Data records: Begin

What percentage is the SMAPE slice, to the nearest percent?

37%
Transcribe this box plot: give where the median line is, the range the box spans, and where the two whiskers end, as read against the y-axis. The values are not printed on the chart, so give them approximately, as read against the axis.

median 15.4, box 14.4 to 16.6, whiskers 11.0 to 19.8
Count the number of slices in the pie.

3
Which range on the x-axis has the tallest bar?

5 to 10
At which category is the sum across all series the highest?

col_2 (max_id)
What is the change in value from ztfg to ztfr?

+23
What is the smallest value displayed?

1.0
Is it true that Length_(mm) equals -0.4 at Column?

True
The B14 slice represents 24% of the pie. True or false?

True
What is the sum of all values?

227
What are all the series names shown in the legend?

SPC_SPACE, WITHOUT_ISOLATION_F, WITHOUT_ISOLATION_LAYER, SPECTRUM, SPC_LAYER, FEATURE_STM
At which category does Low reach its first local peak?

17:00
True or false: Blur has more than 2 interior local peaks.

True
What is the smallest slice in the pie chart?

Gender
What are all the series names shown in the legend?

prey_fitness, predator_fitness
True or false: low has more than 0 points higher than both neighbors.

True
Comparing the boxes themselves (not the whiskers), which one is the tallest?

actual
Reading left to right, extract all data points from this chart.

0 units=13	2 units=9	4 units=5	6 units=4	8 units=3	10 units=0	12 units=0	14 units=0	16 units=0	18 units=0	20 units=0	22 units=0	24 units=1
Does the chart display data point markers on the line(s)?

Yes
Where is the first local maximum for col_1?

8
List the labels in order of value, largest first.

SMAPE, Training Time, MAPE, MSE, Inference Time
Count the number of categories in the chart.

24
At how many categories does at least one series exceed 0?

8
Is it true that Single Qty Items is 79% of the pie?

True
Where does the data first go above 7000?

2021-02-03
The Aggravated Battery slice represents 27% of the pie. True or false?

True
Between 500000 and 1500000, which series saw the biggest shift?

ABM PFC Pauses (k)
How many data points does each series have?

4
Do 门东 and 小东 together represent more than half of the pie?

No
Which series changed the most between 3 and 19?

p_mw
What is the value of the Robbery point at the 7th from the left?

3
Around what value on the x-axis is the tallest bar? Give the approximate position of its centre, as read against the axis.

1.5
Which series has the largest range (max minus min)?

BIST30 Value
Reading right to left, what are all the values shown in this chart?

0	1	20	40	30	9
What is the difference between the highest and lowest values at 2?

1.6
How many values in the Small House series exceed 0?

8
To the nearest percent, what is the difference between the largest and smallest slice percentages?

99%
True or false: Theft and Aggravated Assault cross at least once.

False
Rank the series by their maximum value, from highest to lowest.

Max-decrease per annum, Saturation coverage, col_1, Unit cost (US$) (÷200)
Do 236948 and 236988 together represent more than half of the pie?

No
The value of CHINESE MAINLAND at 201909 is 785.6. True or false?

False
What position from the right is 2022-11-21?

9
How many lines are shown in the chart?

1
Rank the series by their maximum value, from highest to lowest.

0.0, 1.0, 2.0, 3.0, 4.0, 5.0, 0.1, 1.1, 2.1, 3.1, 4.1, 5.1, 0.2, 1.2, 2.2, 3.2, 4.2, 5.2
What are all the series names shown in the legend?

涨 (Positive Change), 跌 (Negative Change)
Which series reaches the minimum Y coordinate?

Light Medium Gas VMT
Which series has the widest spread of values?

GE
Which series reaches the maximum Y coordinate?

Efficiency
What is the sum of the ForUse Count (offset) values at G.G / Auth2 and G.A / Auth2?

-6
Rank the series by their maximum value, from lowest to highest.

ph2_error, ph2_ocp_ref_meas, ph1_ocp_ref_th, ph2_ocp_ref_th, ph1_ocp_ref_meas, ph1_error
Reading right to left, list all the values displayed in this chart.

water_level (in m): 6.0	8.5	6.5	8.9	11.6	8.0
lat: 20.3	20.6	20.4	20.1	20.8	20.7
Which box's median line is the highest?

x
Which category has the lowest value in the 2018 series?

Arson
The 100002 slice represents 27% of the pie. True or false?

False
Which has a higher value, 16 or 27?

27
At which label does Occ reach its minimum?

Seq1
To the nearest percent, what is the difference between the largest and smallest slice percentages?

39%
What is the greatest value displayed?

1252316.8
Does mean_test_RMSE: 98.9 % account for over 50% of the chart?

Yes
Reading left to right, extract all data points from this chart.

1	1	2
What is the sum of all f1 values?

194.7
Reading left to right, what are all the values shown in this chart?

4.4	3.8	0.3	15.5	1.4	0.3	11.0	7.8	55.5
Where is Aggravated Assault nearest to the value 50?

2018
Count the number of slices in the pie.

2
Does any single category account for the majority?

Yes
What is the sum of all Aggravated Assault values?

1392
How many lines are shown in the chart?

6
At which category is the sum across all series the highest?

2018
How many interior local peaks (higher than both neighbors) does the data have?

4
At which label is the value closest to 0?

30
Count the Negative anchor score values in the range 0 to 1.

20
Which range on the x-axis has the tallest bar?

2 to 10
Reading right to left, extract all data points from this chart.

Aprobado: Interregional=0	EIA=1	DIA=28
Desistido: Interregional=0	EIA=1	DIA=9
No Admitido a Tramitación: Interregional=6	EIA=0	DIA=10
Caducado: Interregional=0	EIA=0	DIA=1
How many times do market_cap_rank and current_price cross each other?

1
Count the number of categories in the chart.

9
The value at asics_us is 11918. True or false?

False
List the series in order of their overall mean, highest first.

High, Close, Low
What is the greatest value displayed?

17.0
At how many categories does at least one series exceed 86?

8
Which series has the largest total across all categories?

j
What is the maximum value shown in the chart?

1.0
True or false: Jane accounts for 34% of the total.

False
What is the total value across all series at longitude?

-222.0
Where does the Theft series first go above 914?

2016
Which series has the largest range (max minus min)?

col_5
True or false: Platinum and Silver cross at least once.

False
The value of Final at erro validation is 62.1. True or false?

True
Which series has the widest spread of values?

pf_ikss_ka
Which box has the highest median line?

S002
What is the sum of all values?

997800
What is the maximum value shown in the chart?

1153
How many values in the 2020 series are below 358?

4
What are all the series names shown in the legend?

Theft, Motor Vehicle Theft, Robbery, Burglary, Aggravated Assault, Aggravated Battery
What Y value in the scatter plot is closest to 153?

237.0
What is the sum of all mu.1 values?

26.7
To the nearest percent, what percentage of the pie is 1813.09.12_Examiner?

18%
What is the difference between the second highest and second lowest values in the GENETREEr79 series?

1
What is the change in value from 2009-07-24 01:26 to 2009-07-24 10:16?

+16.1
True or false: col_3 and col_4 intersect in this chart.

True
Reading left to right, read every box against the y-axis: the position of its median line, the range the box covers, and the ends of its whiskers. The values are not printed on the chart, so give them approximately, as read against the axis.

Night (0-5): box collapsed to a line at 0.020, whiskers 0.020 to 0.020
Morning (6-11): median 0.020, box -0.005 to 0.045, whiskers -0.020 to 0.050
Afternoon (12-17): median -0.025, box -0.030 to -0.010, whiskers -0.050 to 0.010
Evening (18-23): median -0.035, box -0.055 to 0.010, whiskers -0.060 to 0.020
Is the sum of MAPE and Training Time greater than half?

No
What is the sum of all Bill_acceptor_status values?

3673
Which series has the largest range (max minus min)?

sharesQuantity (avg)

Data records: End

● **Your task**
Copy the rows from the line with "ph2_ocp_ref_th, ph1_ocp_ref_meas, ph1_error" to the line with "Which has a higher value, 16 or 27?", changing "slice" to "wedge" and leaving everything else as it is.

● **Task solution**
ph2_error, ph2_ocp_ref_meas, ph1_ocp_ref_th, ph2_ocp_ref_th, ph1_ocp_ref_meas, ph1_error
Reading right to left, list all the values displayed in this chart.

water_level (in m): 6.0	8.5	6.5	8.9	11.6	8.0
lat: 20.3	20.6	20.4	20.1	20.8	20.7
Which box's median line is the highest?

x
Which category has the lowest value in the 2018 series?

Arson
The 100002 wedge represents 27% of the pie. True or false?

False
Which has a higher value, 16 or 27?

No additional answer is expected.